What you should do:
For the entries below, say how many lines hold the word "Confessions", with the number as the only reply.

Data records:
= = = = =
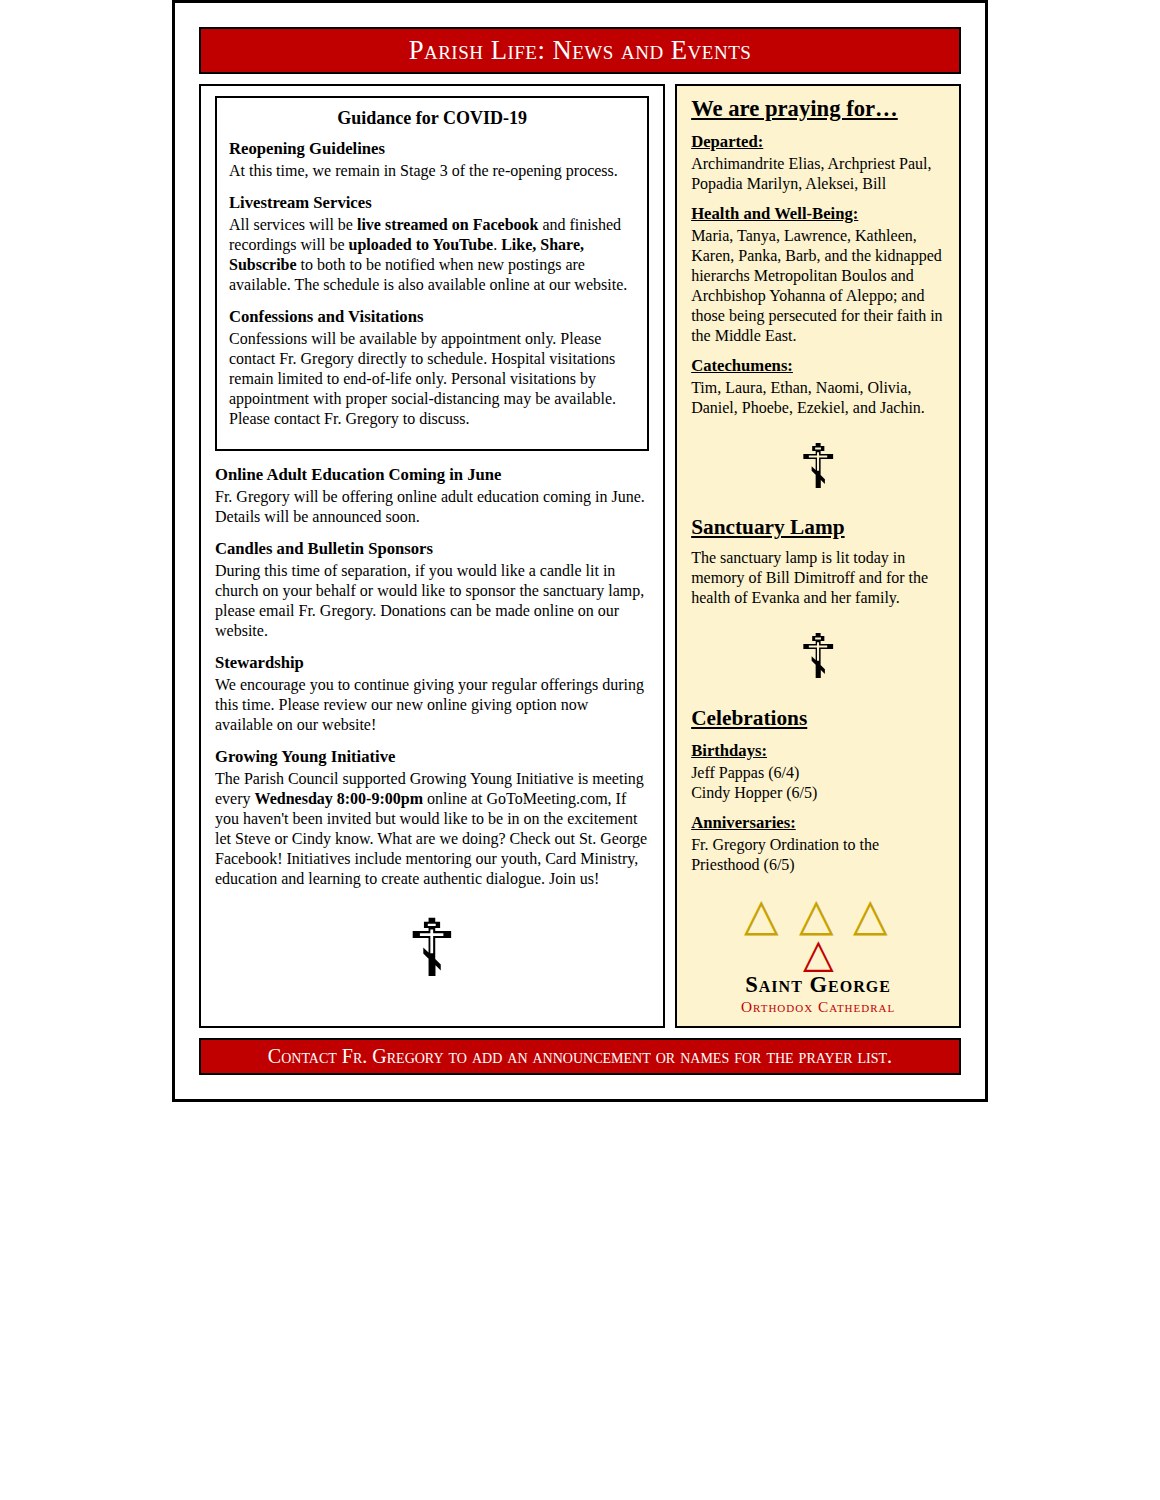Parish Life: News and Events
Guidance for COVID-19
Reopening Guidelines
At this time, we remain in Stage 3 of the re-opening process.
Livestream Services
All services will be live streamed on Facebook and finished recordings will be uploaded to YouTube. Like, Share, Subscribe to both to be notified when new postings are available. The schedule is also available online at our website.
Confessions and Visitations
Confessions will be available by appointment only. Please contact Fr. Gregory directly to schedule. Hospital visitations remain limited to end-of-life only. Personal visitations by appointment with proper social-distancing may be available. Please contact Fr. Gregory to discuss.
Online Adult Education Coming in June
Fr. Gregory will be offering online adult education coming in June. Details will be announced soon.
Candles and Bulletin Sponsors
During this time of separation, if you would like a candle lit in church on your behalf or would like to sponsor the sanctuary lamp, please email Fr. Gregory. Donations can be made online on our website.
Stewardship
We encourage you to continue giving your regular offerings during this time. Please review our new online giving option now available on our website!
Growing Young Initiative
The Parish Council supported Growing Young Initiative is meeting every Wednesday 8:00-9:00pm online at GoToMeeting.com, If you haven't been invited but would like to be in on the excitement let Steve or Cindy know. What are we doing? Check out St. George Facebook! Initiatives include mentoring our youth, Card Ministry, education and learning to create authentic dialogue. Join us!
☦
We are praying for…
Departed:
Archimandrite Elias, Archpriest Paul, Popadia Marilyn, Aleksei, Bill
Health and Well-Being:
Maria, Tanya, Lawrence, Kathleen, Karen, Panka, Barb, and the kidnapped hierarchs Metropolitan Boulos and Archbishop Yohanna of Aleppo; and those being persecuted for their faith in the Middle East.
Catechumens:
Tim, Laura, Ethan, Naomi, Olivia, Daniel, Phoebe, Ezekiel, and Jachin.
☦
Sanctuary Lamp
The sanctuary lamp is lit today in memory of Bill Dimitroff and for the health of Evanka and her family.
☦
Celebrations
Birthdays:
Jeff Pappas (6/4)
Cindy Hopper (6/5)
Anniversaries:
Fr. Gregory Ordination to the Priesthood (6/5)
△ △ △
△
Saint George
Orthodox Cathedral
Contact Fr. Gregory to add an announcement or names for the prayer list.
= = = = =
Solution to the exercise:
2